You’re wearing a mask, you’re wearing gloves; nonetheless, there’s still a possibility, because the virus is very vicious and determined, and there’s still some uncertainty not only about how long it lasts on surfaces, but also about how much of the virus you’re shedding, particularly when you’re asymptomatic. Something we all can do is start writing to the big employers — the Amazons and the Walmarts and the Whole Foods and whatnot — to remind them that they have an obligation to protect their workers as best they can, and that means masks and gloves and working out their systems so they have physical distance from each other. So exert some public pressure to improve the conditions of the workers and, if you’re so inclined, even support unionization, because the truth is, that is what has protected people over the years in many industries.

online grocery shopping

A spaced-apart line waits to enter Sprouts Farmers Market in Philadelphia. Photograph by Caroline Cunningham

Are you personally continuing to make trips to the grocery store, or have you moved to shopping online?
It’s something we have struggled with. My wife and I are both 67, otherwise healthy. I’m looking at the numbers, and I do medical ethics, and I have seen intensive care units, and I have close family members in intensive care units, and even if you do well in an intensive care unit, there are still consequences to being in an ICU. We have made trips to the grocery store. My wife made a trip to the drugstore yesterday and went into a grocery store with a mask. She was surprised that not everybody was honoring distancing. So that makes it very difficult. I think we have agreed that we are going to do food orders. We’ve got a couple dozen food items in a cart right now on Amazon that we’re going to try to hold off ordering for a while. As everyone has said, because everything is so extreme, every decision seems to be more critical. And if you’re at all thoughtful about life, you’re reflecting even about taking a walk more than you would a month ago. And this is no different. So I think the most positive thing I can say is, it’s good for people to be aware that they have to make choices that are moral choices.

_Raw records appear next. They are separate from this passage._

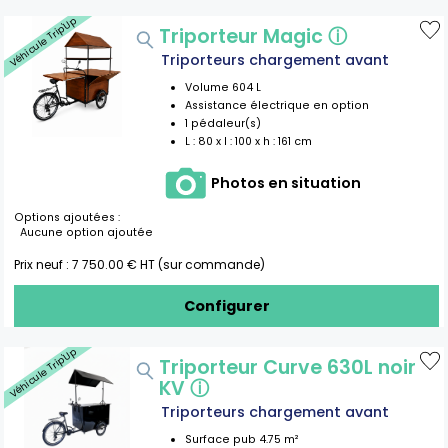
Véhicule Trip'Up
Triporteur Magic
ⓘ
Triporteurs chargement avant
Volume
604
L
Assistance électrique en option
1
pédaleur(s)
L :
80
x l :
100
x h :
161
cm
Photos en situation
Options ajoutées :
Aucune option ajoutée
Prix neuf :
7 750.00
€ HT (sur commande)
Configurer
Véhicule Trip'Up
Triporteur Curve 630L noir
KV
ⓘ
Triporteurs chargement avant
Surface pub
4.75
m²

There are those who are unable to order online because they’re using food stamps. How should we take that into consideration?
Yes, or who just don’t have access to the internet. There are also some people who still use cash. There’s so much that people who have a comfortable living standard take for granted.

“Our moral senses are so much sharpened now by what’s happening, and that’s a good thing.”

Given that there are people who can only shop at the store, am I causing problems for them by going to the store myself and taking up a spot?
It’s almost imponderable. No choice is ever made without some consequences, and the downsides and the upsides — again, it’s just like everything else. Everything is more extreme. I don’t really know how to advise whether you should be taking up that space or not, but it does reflect back on our capacity and our self-awareness and the fact that these moral choices have far greater implications. Our moral senses are so much sharpened now by what’s happening, and that’s a good thing. One of my old bosses used to say: Guilt is a noble emotion. We have, I think, too often psychoanalyzed guilt, and without criticizing the psychoanalysts too much, it may be that guilt does play a sort of very important role. Or at least that it’s a barometer of something we should be aware of, and that we can’t just leave it at that. We have to reflect on it. It’s okay to feel some guilt if it leads to some action.

This interview has been edited for length and clarity.

Correction: This article was updated to note that 25 percent of infected people may show no symptoms of the coronavirus.